In this example, it is assumed that with the flag value being "0",
the LCM 1 does not check out the content. When the flag f is "1",
the number of remaining children with the content ID of "TID6" in
the guest book is decremented by "1" by the same procedures as
illustrated in FIG. 10, so that this number becomes "1" (see FIG.
18B). It is to be noted that a checkout list L6 is empty (denoted
by ".phi.") and what is more, the flag f is "1" which allows the
associated content to check in an LCM 1 provided on another PC. The
guest book need not therefore have a checkout list.
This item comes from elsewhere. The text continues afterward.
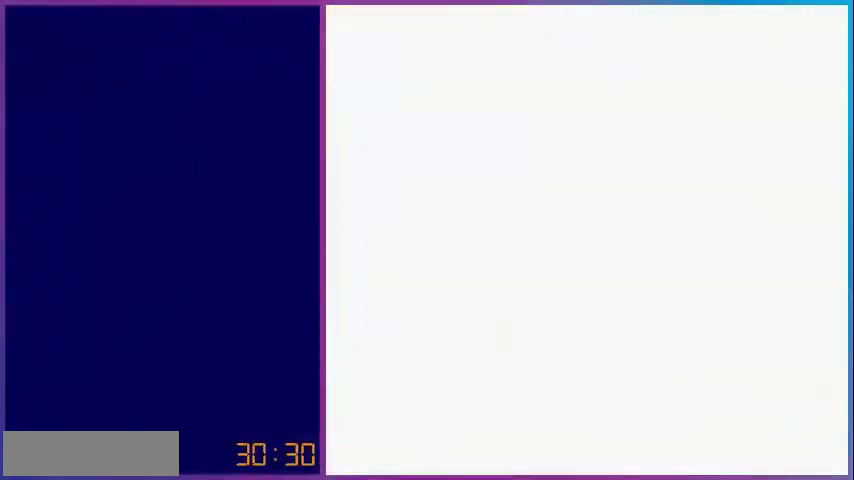
{"buttons": [], "events": []}
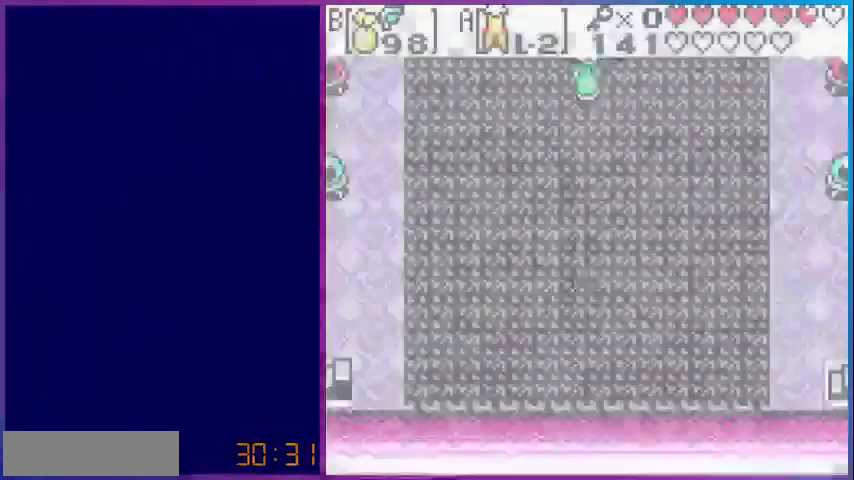
{"buttons": [], "events": []}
It is also to
be noted that the flag f is recorded together with the random
number r in the secret area in the MC 13.
[0118] Referring now to the flowchart shown in FIG. 19, a
description will be given of the case where the content having the
content ID of "TID6" checks in the same LCM 1 from which it has
checked out or checks in another LCM 1.
[0119] Through the procedures illustrated in FIG. 11, mutual
authentication is carried out between the MC 13 and the LCM 1 (step
S11) to acquire the ID information MID of the MC 13 (step S12).
[0120] Regardless of whether or not the content whose checkin
request has been made is registered in the guest book, the SMS 2
carries out the above-described security procedures on the secret
area 13c in the MC 13 (the gate to the secret area 13c is opened
after mutual authentication with the MC 13 is performed and their
legitimacy is verified) to read the flag f from the secret area 13c
(step S13). When the flag f is "1" (step S14), the SMS 2 executes
steps S204 to S208 in FIG. 11 (steps S15 to S16). When the flag f
is "0", the SMS 2 terminates the routine. Finally, when the content
is not registered in the guest book, new registration (TID6, 1,
.phi., 1) with the number of remaining children of that content
being set to "1" is made in the guest book, whereas when the
content is registered in the guest book, the number of remaining
children of that content is incremented by "1" (step S17).
[0121] (Playback of Copied Contents Stored in MC of Level 1)
[0122] Referring now to FIG. 12, a description will be given of how
to play back a copied content stored in the MC 13 of level 2 which
has the structure as shown in FIG. 4C. When the MC 13 is loaded
into the PD 12, the PD 12 asks the MC 13 to transfer its ID
information MID (e.g., MID=m0) (step S301). At this time, the type
of the MC 13 can be discriminated to be level 2 based on the ID
information MID=m0. Accordingly, the PD 12 reads out w[Kp[k(C)]]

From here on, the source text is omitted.